Turned out a transfer case seal had gone bad and allowed most of the fluid to leak out. The shop took the unit apart, replaced the seals and refilled it and it's been like new since, so at least I caught it in time.


In this case the coupler is a sealed unit and is not affected by t-case fluids or lack of.
 
I only stated that she was ready to sell it to illustrate how badly she dislikes spending money on car repairs. She likes it too much to sell and it took too long to find this one. It's partially fault because I can never prioritize my repairs correctly. For example, I, at least until now, hadn't had a clear idea of which fluids to change first so I just avoided it all together. It's hard to justify the 'why' when you're talking about changing four different fluids. Especially when I think as certain repair will net a certain result and it doesn't. I sort of lose credibility and the work that was done wasn't necessary and the money was entirely wasted. My desire for preventative maintenance covers across, to my wife, as a desire to spend money on unnecessary things.

I think the first order of business will be to check the level in the transfer case... then if that's good I may try to take out the front prop shaft.
 
Now I'm trying to determine which fluid this t-case takes.... some sort of Mercon or variant...
 
Yep.
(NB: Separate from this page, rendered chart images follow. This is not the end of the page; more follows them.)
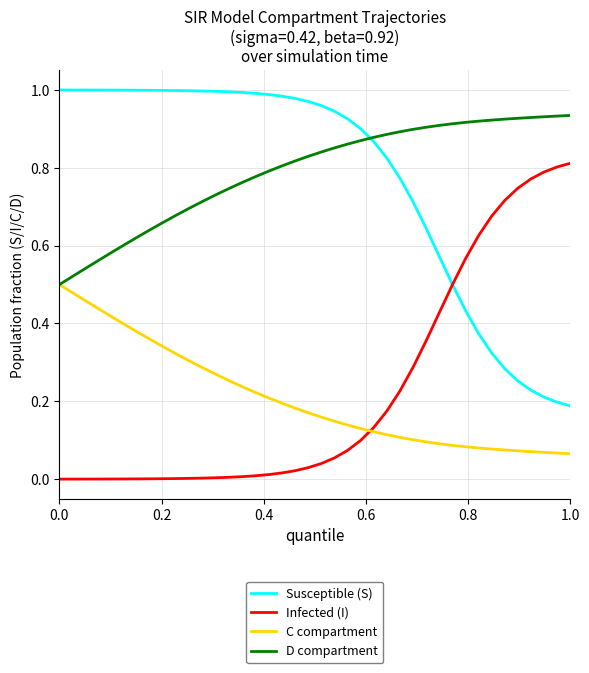

List the series in order of their peak value, highest first.

Susceptible (S), D compartment, Infected (I), C compartment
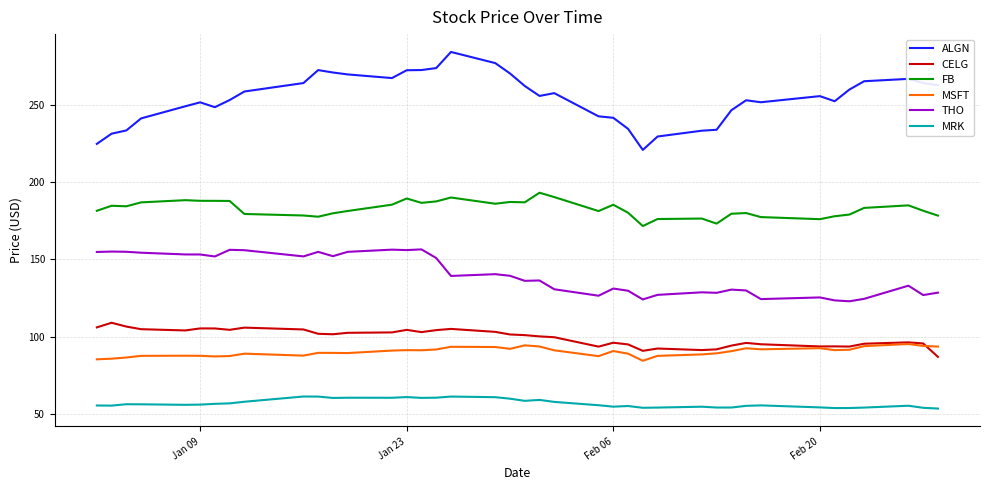

True or false: FB and THO cross at least once.

False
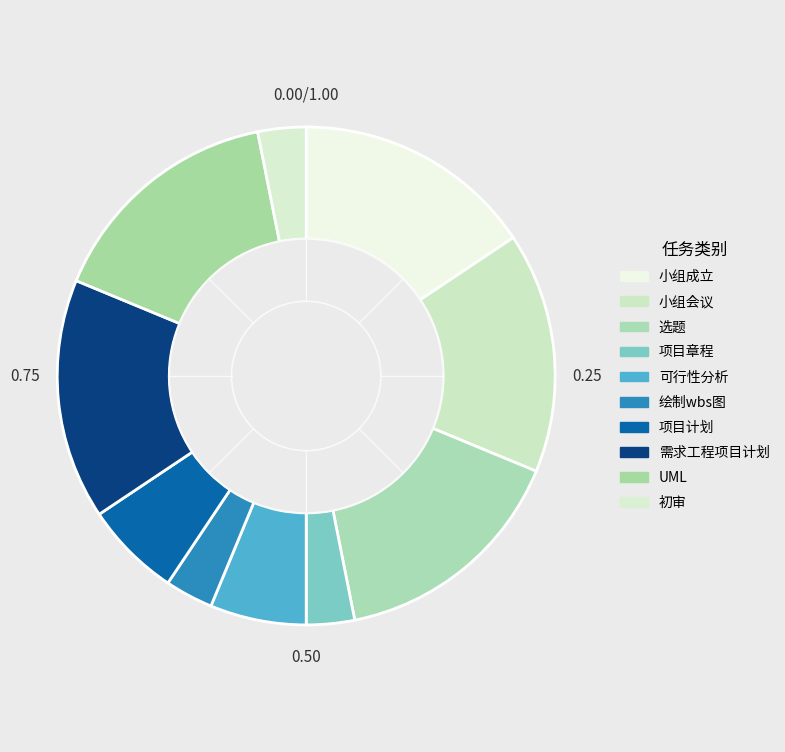

How many segments does this pie chart have?

10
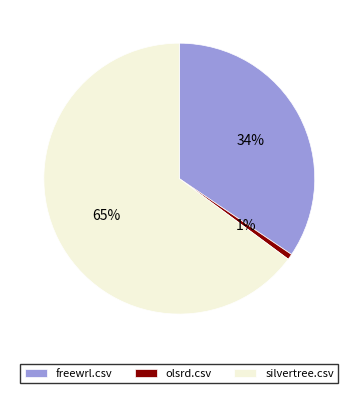

What percentage is the silvertree.csv slice, to the nearest percent?

65%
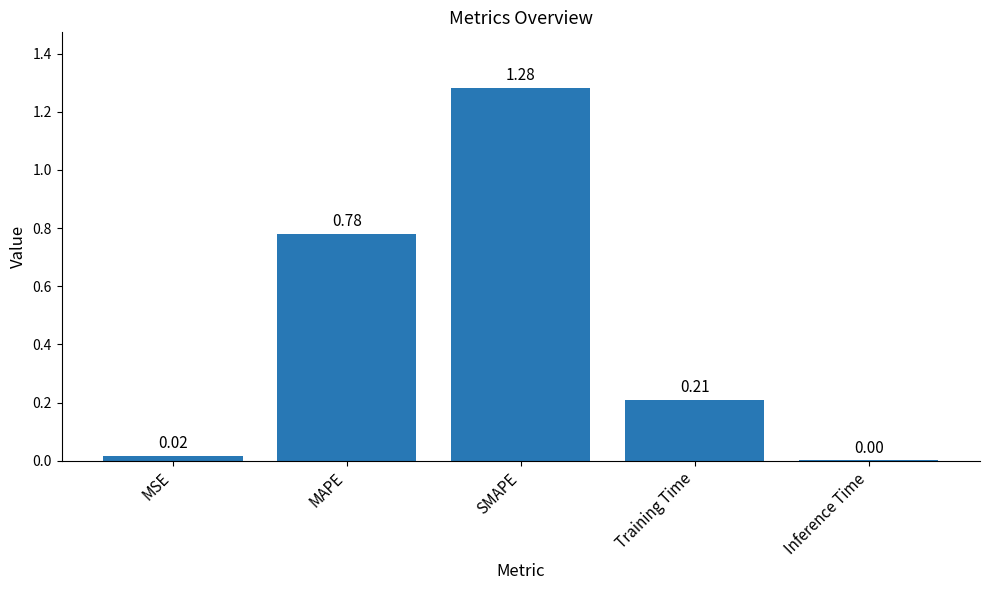

What is the average value?

0.5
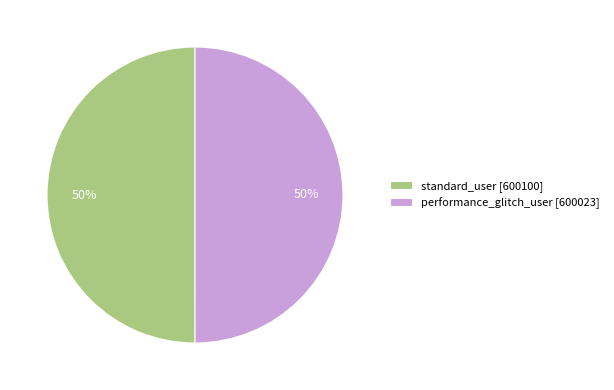

To the nearest percent, what portion does performance_glitch_user represent?

50%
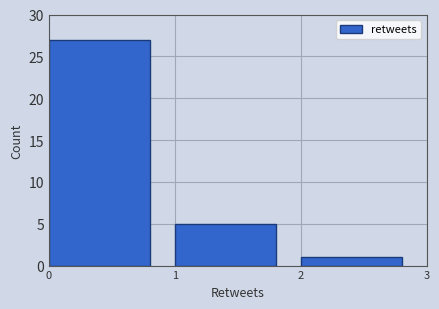

How tall is the bar that spans 2 to 3 on the x-axis? The values are not printed on the chart, so give them approximately, as read against the axis.

1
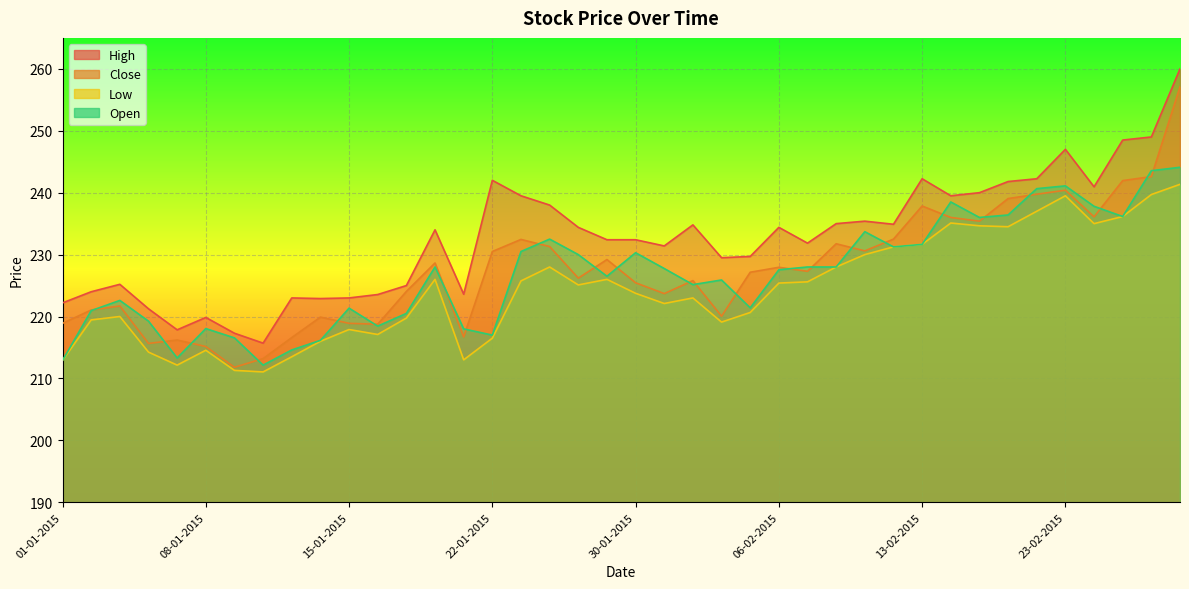

At which category does the chart reach its peak across all series?

27-02-2015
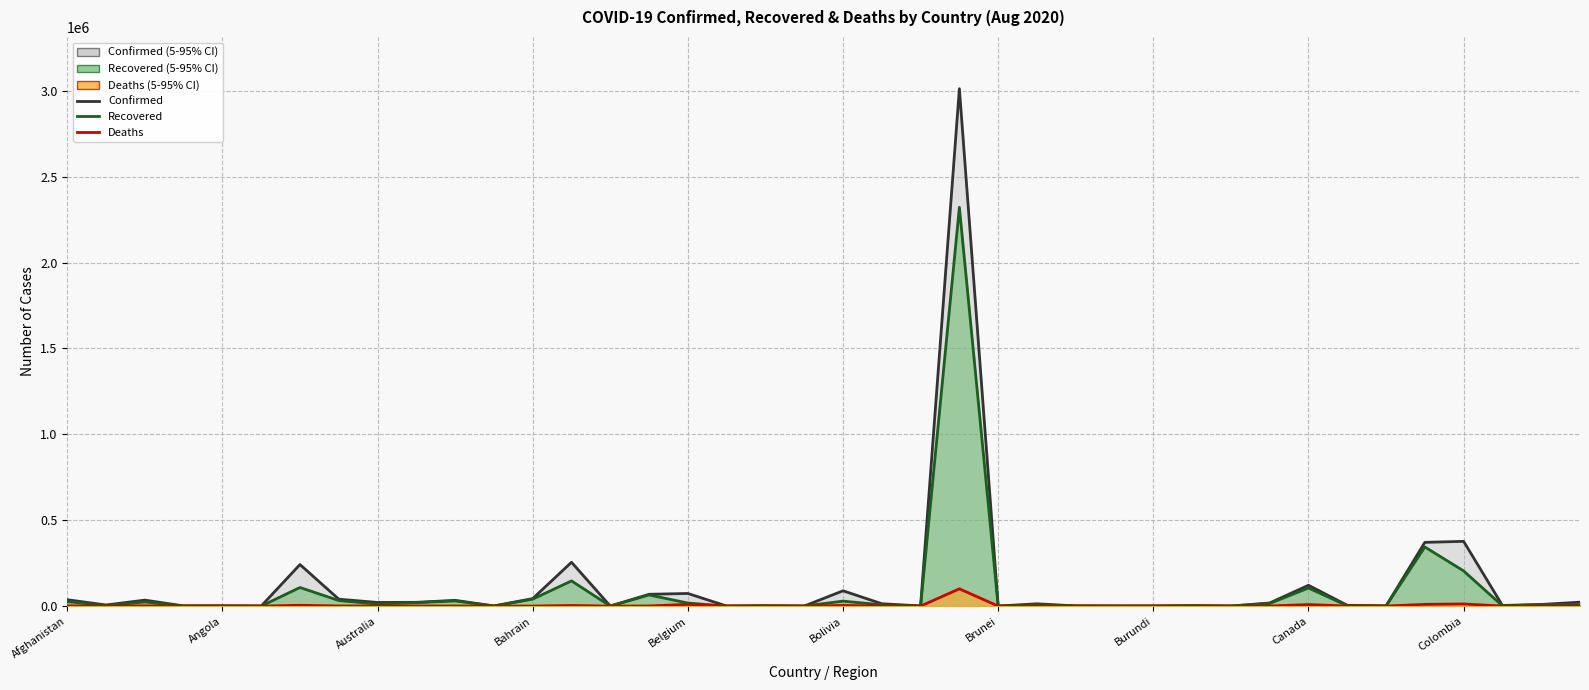

How many data points in Confirmed are less than 13343?

20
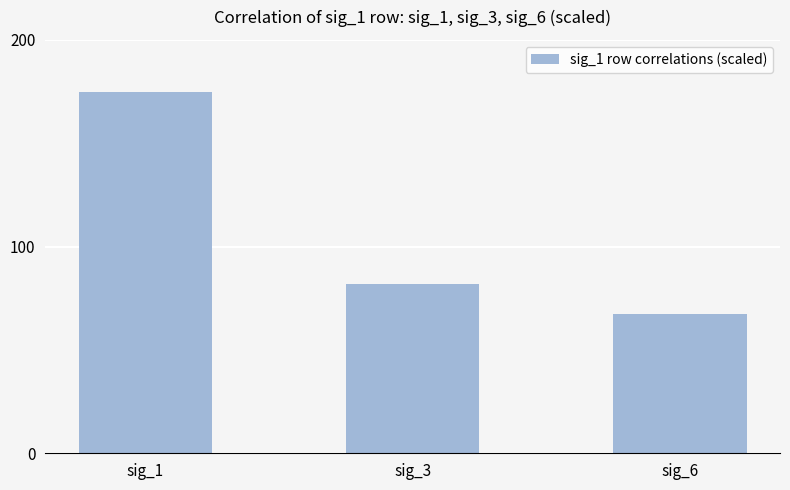

Rank the categories by value from highest to lowest.

sig_1, sig_3, sig_6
Any ATF type lube will due. Valvoline also has a specialty T-case lube now too- I've got some Amsoil in mine.
 
I didn't even see the post above about the VC being sealed. I knew this but hoped that maybe the possibility low or old fluid could be affecting the function of the planetary gears inside. Changing the fluid is a long shot but at least it's cheap.
 
Yes- they have a silicone fluid in them. The coupler attaches the rear output to the front output via the chain and under normal driving, provides no coupling effect. When the rear output turns faster than the front, the coupler heats up the fluid inside which expands and applies clutches inside the coupler, thus giving you four wheel drive. This all happens in milliseconds.

They're good for incidental 4x4 needs but not suited for heavy duty use. It's very important to remember to keep the tires rotated and evenly worn. Also always replace all 4 at once- same brand. Stay away from anything that cause a prolonged differential in speed or load between the front and rear and the new one should live a long happy life.